Passage provided →
************

Stockholder Distributions
After careful consideration, our board of directors elected to reduce the quarterly stockholder distribution rate from $0.15 per share (a 6.0% annualized yield on a $10.00 original share price) to $0.125 per share (a 5.0% annualized yield on a $10.00 original share price) beginning with the first quarter of 2011. The Company paid total distributions to stockholders, including those reinvested in additional shares of its common stock, of $67.5 million for the three months ended March 31, 2011 and $75.5 million for the three months ended March 31, 2010. Current-period AFFO of $67.8 million exceeded distributions to stockholders for the period of $67.5 million. During the three months ended March 31, 2010, $59.4 million of such distributions was funded with current-period AFFO and $16.1 million was funded with prior-period accumulated AFFO.
 
Portfolio Overview
As of March 31, 2011, the Company owned controlling interests in 71 office properties and one hotel, which include 94 operational buildings. These properties are composed of approximately 22.8 million square feet of commercial space located in 23 states, the District of Columbia, and Moscow, Russia. Of these properties, 70 are wholly owned and two are owned through a consolidated joint venture. As of March 31, 2011, the office properties were approximately 94.6% leased.
 
Acquisition
On March 7, 2011, the Company purchased the Market Square Buildings, which are comprised of approximately 680,000 square feet and located in Washington, D.C, for approximately $603.4 million, net of closing costs and adjustments. At acquisition, the buildings were 96.2% leased to 41 tenants with a weighted-average remaining lease term of 5.2 years. The Company funded this acquisition through a combination of draws on its revolving line of credit, proceeds obtained from a newly originated bridge loan with JPMorgan Chase bank (see Financing section for details) and cash on hand.

************

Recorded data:
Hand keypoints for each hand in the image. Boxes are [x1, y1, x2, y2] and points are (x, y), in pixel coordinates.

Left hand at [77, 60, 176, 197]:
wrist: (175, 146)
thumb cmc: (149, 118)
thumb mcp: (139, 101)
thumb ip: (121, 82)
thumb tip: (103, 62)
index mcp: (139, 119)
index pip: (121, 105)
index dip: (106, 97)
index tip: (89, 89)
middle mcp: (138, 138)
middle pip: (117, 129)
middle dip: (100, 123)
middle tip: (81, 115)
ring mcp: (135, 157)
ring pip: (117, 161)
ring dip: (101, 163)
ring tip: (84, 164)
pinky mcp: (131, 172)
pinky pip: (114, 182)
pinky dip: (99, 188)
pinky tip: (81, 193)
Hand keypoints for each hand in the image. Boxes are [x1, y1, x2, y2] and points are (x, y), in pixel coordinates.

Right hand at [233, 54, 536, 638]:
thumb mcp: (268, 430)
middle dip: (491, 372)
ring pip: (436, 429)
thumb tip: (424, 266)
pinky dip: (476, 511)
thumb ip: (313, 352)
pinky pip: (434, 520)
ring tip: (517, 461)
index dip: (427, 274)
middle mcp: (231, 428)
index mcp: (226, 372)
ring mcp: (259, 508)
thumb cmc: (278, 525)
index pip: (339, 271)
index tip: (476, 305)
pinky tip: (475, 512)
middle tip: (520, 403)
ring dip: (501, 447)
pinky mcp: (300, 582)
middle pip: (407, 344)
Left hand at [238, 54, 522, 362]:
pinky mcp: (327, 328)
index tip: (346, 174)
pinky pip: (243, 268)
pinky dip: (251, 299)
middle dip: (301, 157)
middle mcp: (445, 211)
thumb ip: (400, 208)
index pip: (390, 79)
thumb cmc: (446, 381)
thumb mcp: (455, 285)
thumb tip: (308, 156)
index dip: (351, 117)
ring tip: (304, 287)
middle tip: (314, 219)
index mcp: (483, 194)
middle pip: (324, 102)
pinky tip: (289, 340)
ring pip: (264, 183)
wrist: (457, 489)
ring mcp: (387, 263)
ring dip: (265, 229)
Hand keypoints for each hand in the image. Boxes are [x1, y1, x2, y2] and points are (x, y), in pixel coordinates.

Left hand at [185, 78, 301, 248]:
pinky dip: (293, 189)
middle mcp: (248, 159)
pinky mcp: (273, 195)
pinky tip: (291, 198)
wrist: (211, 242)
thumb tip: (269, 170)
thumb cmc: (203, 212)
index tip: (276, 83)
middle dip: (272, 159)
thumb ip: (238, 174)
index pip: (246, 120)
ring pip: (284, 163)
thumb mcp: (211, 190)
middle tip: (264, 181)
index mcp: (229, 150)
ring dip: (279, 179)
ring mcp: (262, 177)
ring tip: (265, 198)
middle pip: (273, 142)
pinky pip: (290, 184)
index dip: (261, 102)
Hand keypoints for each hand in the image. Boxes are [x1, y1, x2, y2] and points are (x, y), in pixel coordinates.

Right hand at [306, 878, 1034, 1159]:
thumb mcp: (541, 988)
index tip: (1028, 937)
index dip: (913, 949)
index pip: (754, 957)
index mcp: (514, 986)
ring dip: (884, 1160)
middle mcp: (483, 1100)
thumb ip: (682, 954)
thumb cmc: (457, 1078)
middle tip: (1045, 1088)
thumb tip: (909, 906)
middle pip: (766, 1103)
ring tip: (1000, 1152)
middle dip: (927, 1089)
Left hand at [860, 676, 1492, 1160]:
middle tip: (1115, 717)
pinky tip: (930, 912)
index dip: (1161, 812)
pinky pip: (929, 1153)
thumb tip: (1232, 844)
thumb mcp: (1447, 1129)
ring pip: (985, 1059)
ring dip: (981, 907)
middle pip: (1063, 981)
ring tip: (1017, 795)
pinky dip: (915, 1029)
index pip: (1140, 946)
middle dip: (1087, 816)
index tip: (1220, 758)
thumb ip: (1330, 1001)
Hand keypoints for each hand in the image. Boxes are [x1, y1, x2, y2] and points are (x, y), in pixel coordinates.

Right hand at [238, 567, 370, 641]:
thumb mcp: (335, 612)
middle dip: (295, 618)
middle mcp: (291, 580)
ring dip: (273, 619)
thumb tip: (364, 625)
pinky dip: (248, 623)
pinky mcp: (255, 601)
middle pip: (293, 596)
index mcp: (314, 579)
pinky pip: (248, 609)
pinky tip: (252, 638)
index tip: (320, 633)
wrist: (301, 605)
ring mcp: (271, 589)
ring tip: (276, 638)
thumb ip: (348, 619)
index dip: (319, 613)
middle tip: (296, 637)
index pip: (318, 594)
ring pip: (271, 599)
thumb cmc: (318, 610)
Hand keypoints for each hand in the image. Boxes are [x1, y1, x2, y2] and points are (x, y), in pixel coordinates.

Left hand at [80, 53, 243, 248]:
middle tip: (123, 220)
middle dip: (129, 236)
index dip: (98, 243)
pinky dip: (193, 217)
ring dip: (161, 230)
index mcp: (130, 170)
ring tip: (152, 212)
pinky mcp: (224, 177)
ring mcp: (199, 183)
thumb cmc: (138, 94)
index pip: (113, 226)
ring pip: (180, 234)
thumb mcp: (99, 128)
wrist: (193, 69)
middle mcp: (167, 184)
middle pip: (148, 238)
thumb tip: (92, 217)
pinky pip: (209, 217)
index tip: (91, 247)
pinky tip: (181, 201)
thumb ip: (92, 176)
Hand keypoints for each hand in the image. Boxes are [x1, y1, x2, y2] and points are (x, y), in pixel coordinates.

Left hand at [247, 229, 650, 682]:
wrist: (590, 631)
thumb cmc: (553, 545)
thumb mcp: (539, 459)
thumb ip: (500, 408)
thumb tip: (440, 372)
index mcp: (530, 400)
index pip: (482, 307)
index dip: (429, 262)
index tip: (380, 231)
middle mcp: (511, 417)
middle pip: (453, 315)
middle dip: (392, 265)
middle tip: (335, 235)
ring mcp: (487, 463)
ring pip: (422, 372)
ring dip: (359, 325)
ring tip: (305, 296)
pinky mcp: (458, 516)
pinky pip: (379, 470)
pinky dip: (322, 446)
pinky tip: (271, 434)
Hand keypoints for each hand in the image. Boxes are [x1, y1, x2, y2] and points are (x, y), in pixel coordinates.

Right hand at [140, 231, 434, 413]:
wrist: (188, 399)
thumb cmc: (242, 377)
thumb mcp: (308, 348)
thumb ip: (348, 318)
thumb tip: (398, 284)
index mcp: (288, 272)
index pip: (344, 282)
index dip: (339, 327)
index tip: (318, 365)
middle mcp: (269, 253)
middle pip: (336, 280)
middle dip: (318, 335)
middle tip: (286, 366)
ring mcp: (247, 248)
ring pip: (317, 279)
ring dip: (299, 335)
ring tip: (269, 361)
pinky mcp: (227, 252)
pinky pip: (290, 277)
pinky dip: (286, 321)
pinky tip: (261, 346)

************

Set of tasks →
1: Check each statement against the company report and answer yes or no, quoting the words that decide it: (a) the board raised the quarterly distribution rate beginning in 2011; (b) as of March 31, 2011, the office properties were about 94.6% leased; (c) the Market Square Buildings had 41 tenants when they were bought.
2: Carry on the company report from the point where it stops, picking up right after its last sentence.

Answers to the tasks →
1:
(a) No: "elected to reduce the quarterly stockholder distribution rate"
(b) Yes: "the office properties were approximately 94.6% leased"
(c) Yes: "96.2% leased to 41 tenants"

2:
 
Financing
On March 7, 2011, we executed a $300.0 million bridge loan with JPMorgan Chase bank to finance a portion of the purchase price of the Market Square Buildings and related acquisition costs. This loan matures in six months, and incurs interest based on, at our option, (i) LIBOR, as defined, plus a margin of 2.25%, or (ii) the applicable base rate, as defined, plus a margin of 1.25%. Should any unpaid principal remain outstanding on the JPMorgan Chase Bridge Facility as of June 5, 2011, Wells REIT II would incur an additional duration fee equal to 0.25% of the principal outstanding on the JPMorgan Chase Bridge Facility at that time.
 
As of March 31, 2011, the Company's debt-to-gross-real-estate asset ratio was approximately 25.2%.
 
Private Bond Offering
On April 4, 2011, the Company sold $250.0 million aggregate principal amount of 5.875% unsecured senior notes due in 2018 at 99.295 percent of their face value in a private bond offering. Two ratings agencies have assigned investment-grade ratings to these senior notes. The Company received proceeds from this private bond offering, net of fees, of $246.7 million, all of which were used to reduce amounts outstanding on the JP Morgan Chase bridge loan.
 
    

 

 

 
Reconciliation of the Company's GAAP-basis net income, as presented in its most recent report on Form 10-K, to Funds from Operations (“FFO”), as defined by NAREIT, and to AFFO, as defined on the next page, are provided below:
 
Wells Real Estate Investment Trust II, Inc.
Reconciliations of FFO and AFFO
(unaudited, and in thousands)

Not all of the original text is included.